I'll start very simple and gradually move to more complex constructs. In this post I'm going to cover two very basic constructs of c/c++ languages - if and if-else. I'll assume a very basic knowledge of assembly language.

Compile the following program with the command gcc -g -o ifelse ifelse.c -
/*ifelse.c*/
#include <stdio.h>

void func()
{
    int i = 0;
    if (i == 1)
    {
	printf("i is set.\n");
    }

    i = 1;
    if (i == 1)
    {
	printf("i is set.\n");
    }
    else if(i == 2)
    {
	printf("i is really set\n");
    }
    else
    {
	printf("i is not set\n");
    }
}

void main()
{
    func();
}
Now open the compiled binary in gdb with the command gdb ifelse. At the gdb command prompt type disassemble func to disassemble the func function. You'll get the following assembly -
0x080483b4 <+0>:   push   %ebp
0x080483b5 <+1>:   mov    %esp,%ebp
0x080483b7 <+3>:   sub    $0x28,%esp
0x080483ba <+6>:   movl   $0x0,-0xc(%ebp)
0x080483c1 <+13>:  cmpl   $0x1,-0xc(%ebp)
0x080483c5 <+17>:  jne    0x80483d3 <func+31>
0x080483c7 <+19>:  movl   $0x80484e0,(%esp)
0x080483ce <+26>:  call   0x80482f0 <puts@plt>
0x080483d3 <+31>:  movl   $0x1,-0xc(%ebp)
0x080483da <+38>:  cmpl   $0x1,-0xc(%ebp)
0x080483de <+42>:  jne    0x80483ee <func+58>
0x080483e0 <+44>:  movl   $0x80484e0,(%esp)
0x080483e7 <+51>:  call   0x80482f0 <puts@plt>
0x080483ec <+56>:  jmp    0x804840e <func+90>
0x080483ee <+58>:  cmpl   $0x2,-0xc(%ebp)
0x080483f2 <+62>:  jne    0x8048402 <func+78>
0x080483f4 <+64>:  movl   $0x80484ea,(%esp)
0x080483fb <+71>:  call   0x80482f0 <puts@plt>
0x08048400 <+76>:  jmp    0x804840e <func+90>
0x08048402 <+78>:  movl   $0x80484fa,(%esp)
0x08048409 <+85>:  call   0x80482f0 <puts@plt>
0x0804840e <+90>:  leave  
0x0804840f <+91>:  ret    
For the time being you can ignore the lines <+0> to <+3> and <+90> to <+91>. These set of instructions are respectively the prolog and the epilog of the function.

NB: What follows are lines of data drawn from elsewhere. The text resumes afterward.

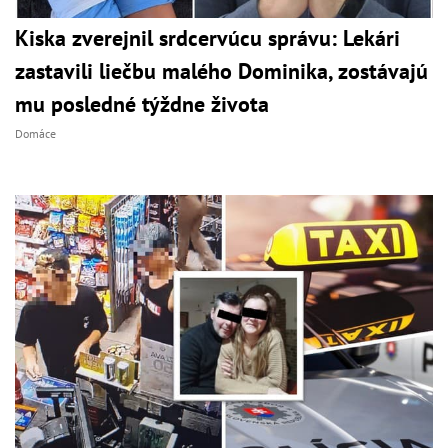
Kiska zverejnil srdcervúcu správu: Lekári
zastavili liečbu malého Dominika, zostávajú
mu posledné týždne života
Domáce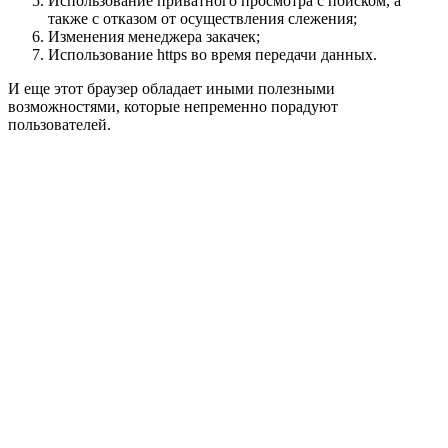
Использование приватного просмотра с поиском, а
также с отказом от осуществления слежения;
Изменения менеджера закачек;
Использование https во время передачи данных.
И еще этот браузер обладает иными полезными
возможностями, которые непременно порадуют
пользователей.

They do some essential bookkeeping when calling functions which I'll try to cover in some later post. At <+6> the local variable i is being assigned the value zero. How do you know this? The negative offset from ebp indicates that a local variable is being accessed.

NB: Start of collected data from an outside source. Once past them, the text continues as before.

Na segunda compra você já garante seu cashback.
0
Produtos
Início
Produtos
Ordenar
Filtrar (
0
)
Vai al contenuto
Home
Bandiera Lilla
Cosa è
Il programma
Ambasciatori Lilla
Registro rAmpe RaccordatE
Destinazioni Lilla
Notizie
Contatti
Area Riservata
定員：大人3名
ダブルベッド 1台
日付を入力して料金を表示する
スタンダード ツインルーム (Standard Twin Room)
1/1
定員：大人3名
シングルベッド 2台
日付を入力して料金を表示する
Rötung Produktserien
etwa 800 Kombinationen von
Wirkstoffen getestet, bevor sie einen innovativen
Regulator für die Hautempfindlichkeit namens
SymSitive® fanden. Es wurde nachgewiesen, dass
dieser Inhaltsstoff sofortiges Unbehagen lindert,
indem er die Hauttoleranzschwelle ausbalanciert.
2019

Next at <+13> i is compared to one. This instruction sets the zero flag if the compared values are equal. At <+17> there is a conditional jump - jump if not zero - it says that jump to the address <func+31>  if zero flag is not set. It jumps over the next two instructions <+19> and <+26> which make the body of the if block.